[EXTRACT TO READ start]

Recorded between 1987 and 1988, Let's Get It Started received mixed to negative reviews upon its release, but has since gone on to be praised as a hip-hop classic. The album was supported by the release of four official singles: "Pump It Up", "Let's Get It Started", "Turn This Mutha Out" and "They Put Me in the Mix" which all charted. Music videos were also produced for all of these songs. Also, it won two American Music Awards for Let's Get It Started: Favorite Rap/Hip-Hop Artist and Favorite Rap/Hip-Hop Album. It was also nominated for Favorite Soul/R&B Album.

Let's Get It Started peaked at No. 30 on the Billboard 200 went double platinum by RIAA for selling over two million of copies. It was No. 1 on the Top R&B chart in the U.S. The album produced several Top 5 hits. "Turn This Mutha Out" peaked the highest at No. 3 on the US Rap charts, and also cracked the Top 15 at No. 12 on both the Dance and R&B charts. However, none of the singles made much of a dent in the pop charts.

Professional ratings
Review scores
| Source | Rating |
| AllMusic | Star |
| Robert Christgau | C+ |
| RapReviews | 3/10 |
| Record Mirror | 5/10 |

== Background ==
In 1986, M.C. Hammer single was "Ring 'Em," recorded in his basement, privately pressed and distributed from the trunk of his car. The funding came in two parts. Former A's player Mike Davis was looking to make an investment and backed the initial pressing with a $20,000 loan; when Hammer experienced the cash-flow problems endemic to independent entrepreneurs, he got a $20,000 boost from Dwayne Murphy, who had already heard the song on Oakland radio. Hammer's self-produced "Feel My Power" album sold 50,000 copies before Capitol Records brought him into the majors and recycled seven of its songs for his next studio album.

[EXTRACT TO READ end]
[LISTED ENTRIES start]

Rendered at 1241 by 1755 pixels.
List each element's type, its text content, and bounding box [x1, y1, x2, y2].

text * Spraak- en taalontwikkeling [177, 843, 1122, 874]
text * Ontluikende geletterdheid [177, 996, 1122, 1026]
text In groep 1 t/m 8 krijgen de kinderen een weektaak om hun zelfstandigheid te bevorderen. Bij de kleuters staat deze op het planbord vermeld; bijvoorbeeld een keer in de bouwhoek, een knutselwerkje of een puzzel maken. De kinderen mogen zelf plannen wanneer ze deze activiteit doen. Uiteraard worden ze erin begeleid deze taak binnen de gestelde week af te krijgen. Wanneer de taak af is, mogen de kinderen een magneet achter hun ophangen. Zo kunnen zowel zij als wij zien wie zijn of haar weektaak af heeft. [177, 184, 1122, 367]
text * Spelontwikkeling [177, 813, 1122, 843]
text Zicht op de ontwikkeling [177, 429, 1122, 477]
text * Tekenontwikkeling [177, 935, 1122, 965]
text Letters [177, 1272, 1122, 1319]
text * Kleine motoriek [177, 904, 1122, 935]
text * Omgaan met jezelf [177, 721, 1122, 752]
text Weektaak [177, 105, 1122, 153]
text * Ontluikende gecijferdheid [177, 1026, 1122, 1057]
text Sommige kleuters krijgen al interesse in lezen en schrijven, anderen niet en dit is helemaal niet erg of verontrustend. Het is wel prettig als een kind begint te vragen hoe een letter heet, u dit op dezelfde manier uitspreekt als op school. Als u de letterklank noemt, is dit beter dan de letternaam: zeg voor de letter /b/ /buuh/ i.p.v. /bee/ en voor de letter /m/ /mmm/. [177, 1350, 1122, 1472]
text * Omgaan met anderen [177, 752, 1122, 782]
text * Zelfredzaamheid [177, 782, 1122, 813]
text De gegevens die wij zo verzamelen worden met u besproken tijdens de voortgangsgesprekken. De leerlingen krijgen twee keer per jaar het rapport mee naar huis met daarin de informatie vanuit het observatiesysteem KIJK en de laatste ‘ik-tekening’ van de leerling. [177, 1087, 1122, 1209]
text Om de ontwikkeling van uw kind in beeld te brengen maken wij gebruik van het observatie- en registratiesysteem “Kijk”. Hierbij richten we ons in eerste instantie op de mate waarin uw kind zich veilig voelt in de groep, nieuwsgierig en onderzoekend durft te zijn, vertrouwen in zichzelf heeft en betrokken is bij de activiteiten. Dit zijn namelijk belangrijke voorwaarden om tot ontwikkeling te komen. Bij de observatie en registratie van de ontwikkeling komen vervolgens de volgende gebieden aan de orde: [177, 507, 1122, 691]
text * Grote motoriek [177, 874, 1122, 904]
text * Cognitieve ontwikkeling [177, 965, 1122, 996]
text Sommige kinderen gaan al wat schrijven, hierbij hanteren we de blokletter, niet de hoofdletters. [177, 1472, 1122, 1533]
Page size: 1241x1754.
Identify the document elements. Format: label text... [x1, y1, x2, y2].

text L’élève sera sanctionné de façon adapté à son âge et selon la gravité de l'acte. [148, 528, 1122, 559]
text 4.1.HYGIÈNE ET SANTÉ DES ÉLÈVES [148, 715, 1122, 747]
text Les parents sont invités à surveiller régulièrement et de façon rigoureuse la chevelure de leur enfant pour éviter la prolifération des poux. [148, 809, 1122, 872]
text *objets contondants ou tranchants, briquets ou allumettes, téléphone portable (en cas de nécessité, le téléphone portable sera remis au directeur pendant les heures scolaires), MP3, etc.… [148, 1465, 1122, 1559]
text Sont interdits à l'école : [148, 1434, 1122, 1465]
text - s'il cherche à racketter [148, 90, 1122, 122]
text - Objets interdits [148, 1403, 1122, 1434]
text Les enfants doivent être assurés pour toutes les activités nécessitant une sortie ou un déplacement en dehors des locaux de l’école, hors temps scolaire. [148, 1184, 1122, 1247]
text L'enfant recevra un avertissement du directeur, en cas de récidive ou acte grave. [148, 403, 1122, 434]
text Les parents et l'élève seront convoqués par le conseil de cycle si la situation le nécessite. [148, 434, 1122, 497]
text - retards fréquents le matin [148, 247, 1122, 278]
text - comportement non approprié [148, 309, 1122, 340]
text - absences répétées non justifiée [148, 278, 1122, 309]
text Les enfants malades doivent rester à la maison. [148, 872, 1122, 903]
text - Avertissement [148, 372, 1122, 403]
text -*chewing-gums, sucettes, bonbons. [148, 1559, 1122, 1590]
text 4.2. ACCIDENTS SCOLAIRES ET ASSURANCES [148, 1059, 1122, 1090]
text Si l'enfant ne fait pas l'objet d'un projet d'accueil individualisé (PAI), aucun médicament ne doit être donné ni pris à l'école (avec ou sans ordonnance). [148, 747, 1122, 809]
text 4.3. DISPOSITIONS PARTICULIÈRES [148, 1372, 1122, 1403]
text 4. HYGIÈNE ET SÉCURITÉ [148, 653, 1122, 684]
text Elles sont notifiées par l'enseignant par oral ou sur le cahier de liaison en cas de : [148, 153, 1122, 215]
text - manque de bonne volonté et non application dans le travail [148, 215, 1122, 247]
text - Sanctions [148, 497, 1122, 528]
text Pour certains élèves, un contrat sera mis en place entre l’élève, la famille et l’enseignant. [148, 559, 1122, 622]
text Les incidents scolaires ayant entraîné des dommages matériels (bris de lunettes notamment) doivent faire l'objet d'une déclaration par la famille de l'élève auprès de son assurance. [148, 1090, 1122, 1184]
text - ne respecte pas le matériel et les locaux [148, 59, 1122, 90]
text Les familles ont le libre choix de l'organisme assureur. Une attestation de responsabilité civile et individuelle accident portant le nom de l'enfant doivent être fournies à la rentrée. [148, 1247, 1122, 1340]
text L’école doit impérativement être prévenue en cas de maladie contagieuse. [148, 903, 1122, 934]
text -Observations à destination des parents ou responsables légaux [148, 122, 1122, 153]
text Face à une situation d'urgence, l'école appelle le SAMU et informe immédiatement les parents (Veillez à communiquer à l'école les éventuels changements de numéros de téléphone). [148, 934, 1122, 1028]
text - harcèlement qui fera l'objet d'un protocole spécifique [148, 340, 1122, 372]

[LISTED ENTRIES end]

# [WORK TO DO]
(a) Decide whether each statement agrees with the passage about the album Let's Get It Started, answering yes or no and quoting the words from the passage that decide it: (i) The album went double platinum. (ii) "Turn This Mutha Out" reached No. 1 on the US Rap charts. (iii) The album won three American Music Awards.
(b) Quote the part of the passage about the album Let's Get It Started that opens with the words containing "Let's Get It Started peaked" and closes with "the pop charts.".

# [RESPONSES IN ORDER]
(a)
(i) Yes: "went double platinum by RIAA for selling over two million of copies"
(ii) No: "peaked the highest at No. 3 on the US Rap charts"
(iii) No: "it won two American Music Awards"

(b)
Let's Get It Started peaked at No. 30 on the Billboard 200 went double platinum by RIAA for selling over two million of copies. It was No. 1 on the Top R&B chart in the U.S. The album produced several Top 5 hits. "Turn This Mutha Out" peaked the highest at No. 3 on the US Rap charts, and also cracked the Top 15 at No. 12 on both the Dance and R&B charts. However, none of the singles made much of a dent in the pop charts.